Multimedia Forensics (MF) is a relatively recent discipline whose goal is to analyse multimedia signals (images, audio tracks, video sequences) in order to recover potential evidences from them. Multimedia Forensics includes a set of scientific methodologies and technologies allowing to recover some information about digital content:
- Identification of the source device, i.e. the device that captured the content;
- Assessment of the integrity and the authenticity of content;
- Extraction of information from the multimedia signal.
The term “forensic” directly comes from the legal environment: nowadays the traditional interpretation of evidences and witnesses is changing, and a large part of lawyers, prosecutors and judges have to deal with digital evidences. By “digital evidences” we refer to all the evidences that are created, manipulated, stored or transmitted using digital devices (computer, wireless communication systems, internet, mobile phones, smart cards, sat-navs, and many other). While Computer Forensics mainly deals with scientific methods for the extraction of data from digital devices, Multimedia Forensics comes at a later stage and applies scientific methods to analyse such digital objects.

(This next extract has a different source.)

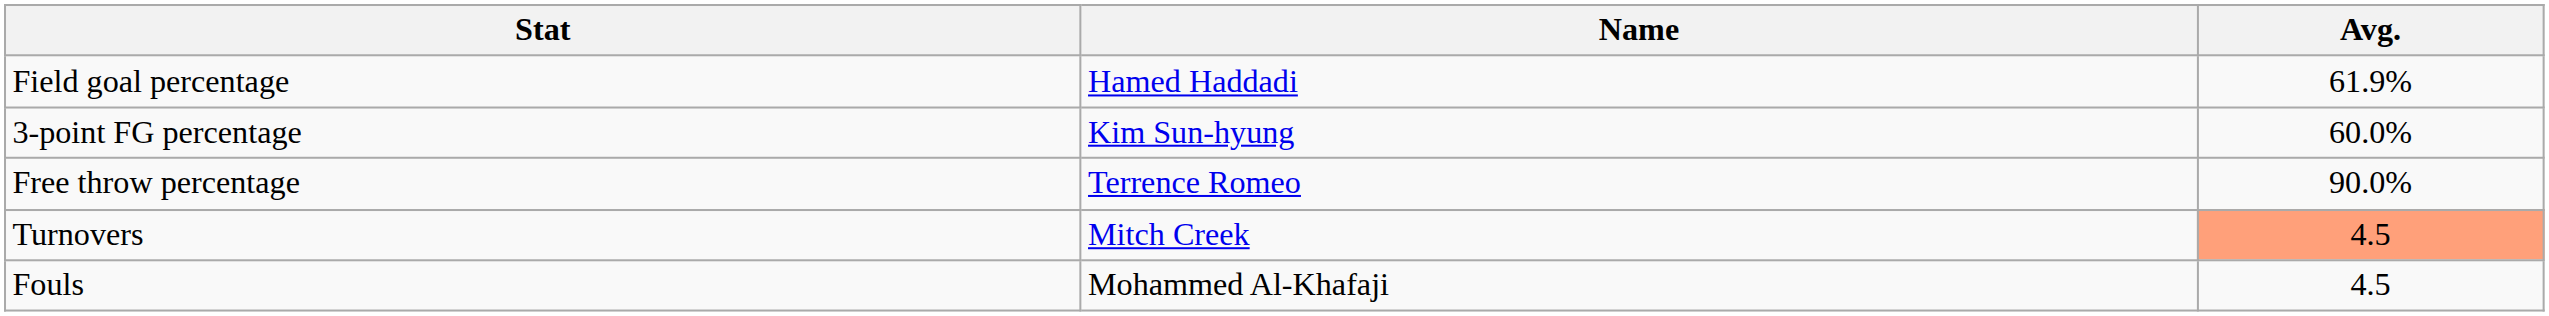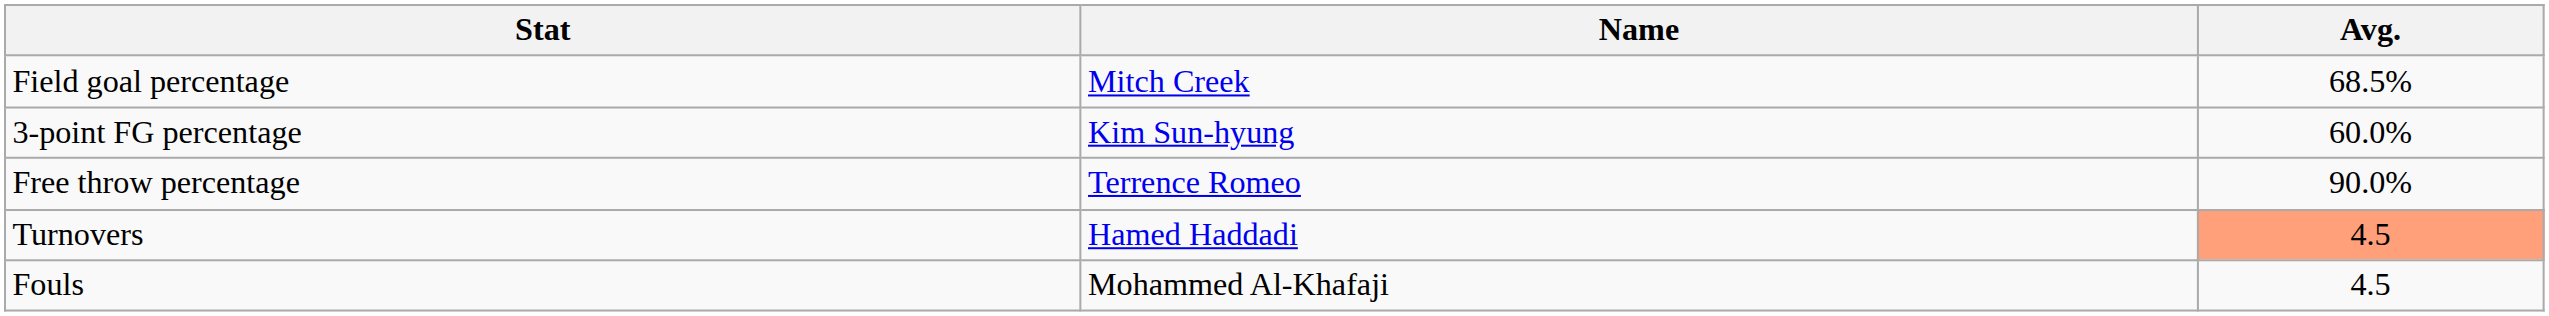Field goal percentage | Name: Hamed Haddadi -> Mitch Creek
Field goal percentage | Avg.: 61.9% -> 68.5%
Turnovers | Name: Mitch Creek -> Hamed Haddadi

Multimedia Forensics is built on the basic idea that when a digital content is processed (starting from the acquisition phase, through the following possible compression, resampling and other operations) some kind of intrinsic traces are left in it, as a sort of digital fingerprints. Hence, by extracting such fingerprints and analysing their properties, it is possible to recover some information about the life-cycle of the digital data.
Regarding the source identification, MF assumes that the capturing device leaves some traces related to its intrinsic properties (e.g., sensor noise, lens distortion, and so on). Basing on such features, proper statistical tests can be devised to discriminate between computer-generated image/video from scanner- or camera- captured image/video; it is also possible to identify image/video coming from devices of different brands and models, or even to associate an image/video to the exact device that captured it.
Similarly, forgery detection algorithms try to assess the authenticity of the content, assuming that different processing operations leave peculiar statistical or visual features (e.g., artefacts due to JPEG compression); or that traces that are regularly introduced by the capturing device have been altered during tampering operations, thus leading to inconsistencies; it may also happen that some physical or geometric characteristic of the scene is not consistent due to manipulations (e.g., inconsistent lighting or perspective).
Finally, Multimedia Forensics also applies methods for signal enhancement (like noise suppression or distortion compensation) so to improve content understanding and interpretation. Moreover, MF applies some algorithms for the signal analysis in order to infer information from visual and audio data, e.g., colour analysis, pattern recognition, photogrammetric and biometric measures.